In een brief aan de Tweede Kamer (Kamerstukken II 2004/05, 29 879, nr. 18) is toegezegd dat een onderzoek zal worden uitgevoerd naar de mogelijkheden om de vestiging van pluimveemest-centrales op niet gezoneerde bedrijventerreinen mogelijk te maken. In het kader van het onderzoek is bezien op welke wijze het Ivb aanpassing behoeft. Overwogen is, zoals in eerder genoemde brief is aangegeven, de huidige categorisering vanaf een vermogen van 75 MW aan te passen tot een hogere maat. Hiervan is afgezien omdat deze oplossing ertoe zou kunnen leiden dat inrichtingen, die wel in belangrijke mate geluidhinder veroorzaken, onbedoeld worden vrijgesteld van de verplichting tot vestiging op een gezoneerd bedrijventerrein. Ook zou onbedoeld een wijzing van het bevoegd gezag kunnen optreden door de voorgestane oplossing.

In het voorliggende voorstel is een geluidsgrens gekoppeld aan de categorisering vanaf een vermogen van 75 MW. Bij de keuze van deze grens is aangesloten bij de normstelling uit de Handreiking industrielawaai en vergunningverlening en bij de geluidsnormering ten behoeve van de zogenoemde art. 8.40 amvb-bedrijven in het kader van de Wet milieubeheer. In concrete situaties is het aan het bedrijf om aan te tonen, dat zij niet in belangrijke mate geluidhinder buiten het bedrijventerrein veroorzaakt en aan de norm kan voldoen. Zij kan dit aantonen door middel van een akoestisch rapport, dat zij bij een vergunning ingevolge de Wet milieubeheer.

Wanneer blijkt dat zij voldoet aan de norm, dan kan een dergelijke inrichting worden ontheven van de verplichting zich op een gezoneerd bedrijventerrein te vestigen.

Ten overvloede zij opgemerkt dat het voldoen aan de norm geen vrijbrief inhoudt. De betreffende inrichting zal zowel aan de in dit voorstel geïntroduceerde norm als aan de voorschriften, die door het bevoegd gezag aan de Wet milieubeheervergunning zullen worden verbonden, moeten voldoen.

2. Toetsingsaspecten

Administratieve lasten

Ten behoeve van deze inrichtingen behoeven de procedures uit hoofdstuk V van de Wet geluidhinder niet meer gevolgd te worden, hetgeen tot minder administratieve lasten leidt.

Milieutoets

De onderhavige aanpassing van het Ivb introduceert, zoals gezegd, voor energiecentrales met een thermisch vermogen groter dan 75 MW de mogelijkheid van vestiging buiten gezoneerde bedrijventerreinen.
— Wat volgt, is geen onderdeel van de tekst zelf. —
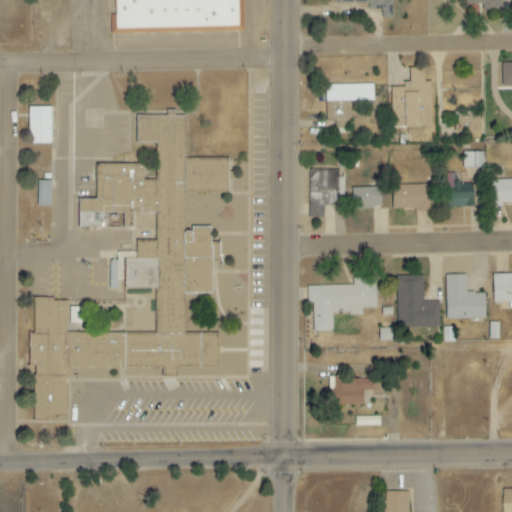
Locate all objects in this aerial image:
building: (484, 3)
building: (374, 5)
building: (177, 15)
road: (397, 45)
road: (141, 64)
building: (505, 75)
building: (348, 92)
building: (40, 125)
road: (6, 154)
building: (472, 160)
road: (69, 189)
building: (323, 190)
building: (500, 191)
building: (43, 193)
building: (457, 193)
building: (411, 197)
building: (365, 198)
road: (283, 228)
road: (397, 244)
road: (5, 260)
road: (10, 264)
building: (137, 273)
building: (502, 288)
building: (462, 300)
building: (339, 301)
building: (415, 306)
building: (385, 335)
road: (470, 346)
road: (5, 360)
building: (349, 391)
road: (495, 402)
road: (85, 413)
building: (367, 421)
road: (255, 458)
road: (283, 484)
road: (264, 485)
building: (395, 501)
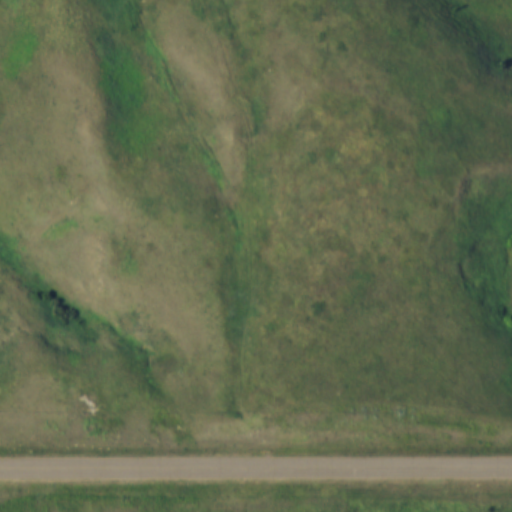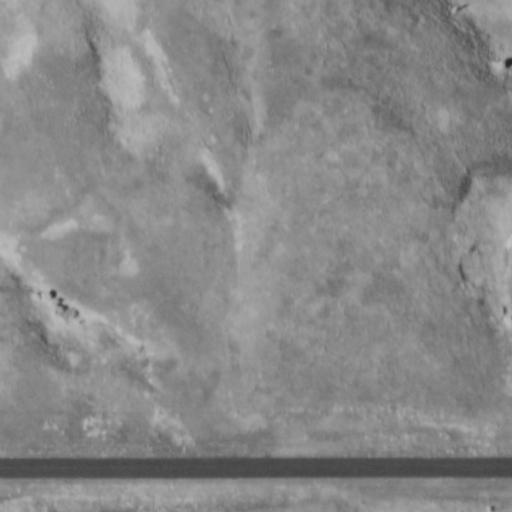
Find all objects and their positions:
road: (255, 467)
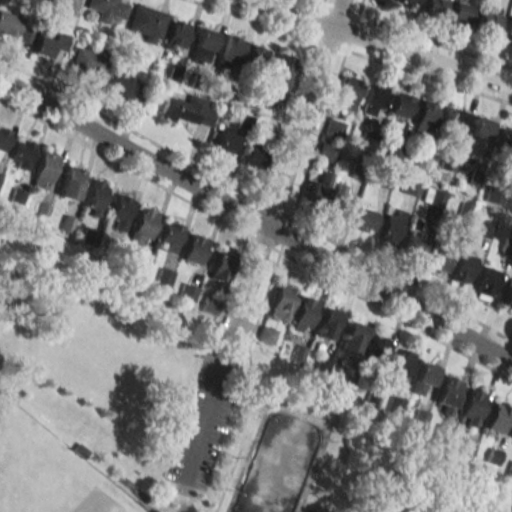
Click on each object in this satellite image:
building: (385, 0)
building: (64, 3)
road: (314, 3)
building: (406, 3)
building: (64, 4)
building: (434, 7)
building: (108, 8)
building: (106, 9)
building: (460, 14)
road: (315, 21)
building: (488, 21)
building: (146, 23)
building: (146, 23)
building: (9, 24)
building: (508, 29)
building: (177, 35)
road: (302, 35)
road: (379, 43)
building: (49, 44)
building: (202, 46)
building: (230, 50)
building: (255, 62)
building: (87, 65)
road: (510, 66)
building: (279, 78)
building: (123, 86)
building: (347, 93)
building: (374, 99)
building: (401, 105)
building: (187, 111)
building: (425, 118)
building: (453, 120)
building: (245, 121)
building: (333, 128)
building: (480, 128)
building: (3, 138)
building: (503, 139)
building: (226, 140)
building: (325, 151)
building: (22, 154)
building: (254, 156)
road: (123, 165)
building: (44, 170)
road: (285, 175)
building: (383, 179)
building: (71, 183)
building: (410, 187)
building: (318, 189)
building: (16, 196)
building: (94, 198)
building: (432, 198)
road: (255, 199)
building: (339, 202)
building: (120, 212)
building: (363, 218)
road: (256, 219)
building: (143, 224)
building: (390, 227)
road: (247, 234)
building: (171, 236)
building: (414, 244)
building: (194, 249)
building: (437, 261)
building: (138, 266)
building: (220, 267)
building: (462, 268)
building: (164, 277)
building: (486, 284)
building: (187, 292)
building: (506, 298)
building: (282, 302)
building: (304, 314)
road: (396, 315)
building: (327, 323)
building: (266, 335)
building: (352, 338)
building: (377, 349)
building: (400, 364)
building: (322, 365)
building: (423, 377)
road: (251, 382)
building: (447, 394)
park: (182, 407)
building: (472, 407)
building: (497, 417)
road: (204, 422)
building: (442, 433)
building: (467, 447)
park: (51, 472)
road: (181, 503)
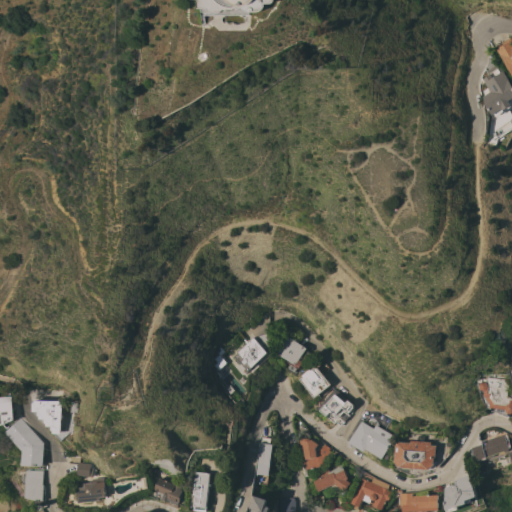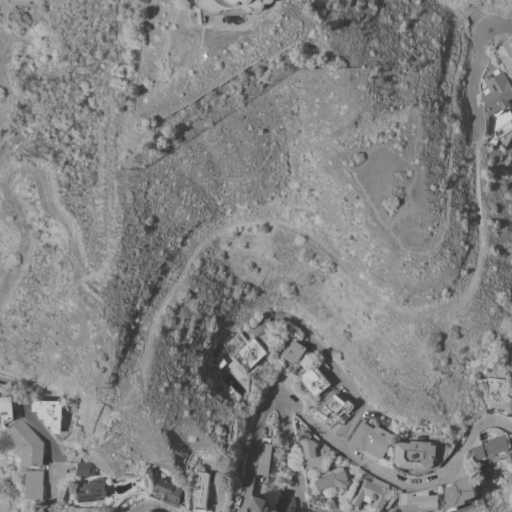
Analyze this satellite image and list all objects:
building: (231, 6)
building: (232, 6)
building: (505, 52)
building: (506, 52)
road: (470, 64)
building: (495, 89)
building: (497, 90)
road: (72, 222)
road: (335, 261)
building: (253, 349)
building: (289, 350)
building: (252, 351)
building: (291, 353)
building: (217, 362)
building: (511, 370)
road: (331, 371)
building: (312, 381)
building: (313, 381)
road: (18, 388)
building: (229, 389)
building: (495, 395)
building: (334, 406)
building: (335, 406)
building: (72, 407)
building: (5, 408)
building: (6, 408)
building: (48, 413)
building: (49, 413)
building: (369, 439)
building: (370, 439)
building: (25, 443)
building: (26, 443)
building: (488, 450)
building: (491, 450)
building: (311, 454)
building: (413, 455)
building: (414, 455)
road: (53, 457)
building: (264, 457)
road: (292, 457)
building: (261, 465)
building: (82, 469)
building: (84, 470)
building: (331, 479)
building: (330, 480)
road: (396, 481)
building: (143, 483)
building: (34, 484)
building: (33, 485)
building: (92, 490)
building: (168, 490)
building: (199, 491)
building: (89, 492)
building: (169, 492)
building: (201, 492)
building: (457, 492)
building: (459, 493)
building: (369, 494)
building: (370, 494)
building: (418, 502)
road: (240, 503)
building: (419, 503)
building: (285, 504)
building: (259, 505)
building: (259, 505)
building: (286, 507)
building: (42, 511)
Dit leidt echter niet tot meer of andere nadelige gevolgen voor het milieu dan reeds door de op grond van artikel 8.1 Wet milieubeheer verleende vergunningen zijn toegestaan. Daarnaast blijven gedeputeerde staten van de provincie waarin de inrichting geheel of in hoofdzaak zal zijn of is gelegen, bevoegd te beslissen op de vergunningaanvraag.

Bedrijfseffecttoets

Een positief bedrijfseffect van de onderhavige aanpassing van het Ivb is, dat de vestigingsmogelijkheid van pluimveemest-centrales in de nabijheid van de afnemers van stadsverwarming wordt verruimd. Dit zal de rentabiliteit van dergelijke energiecentrales versterken. Er zijn geen nadelige bedrijfseffecten.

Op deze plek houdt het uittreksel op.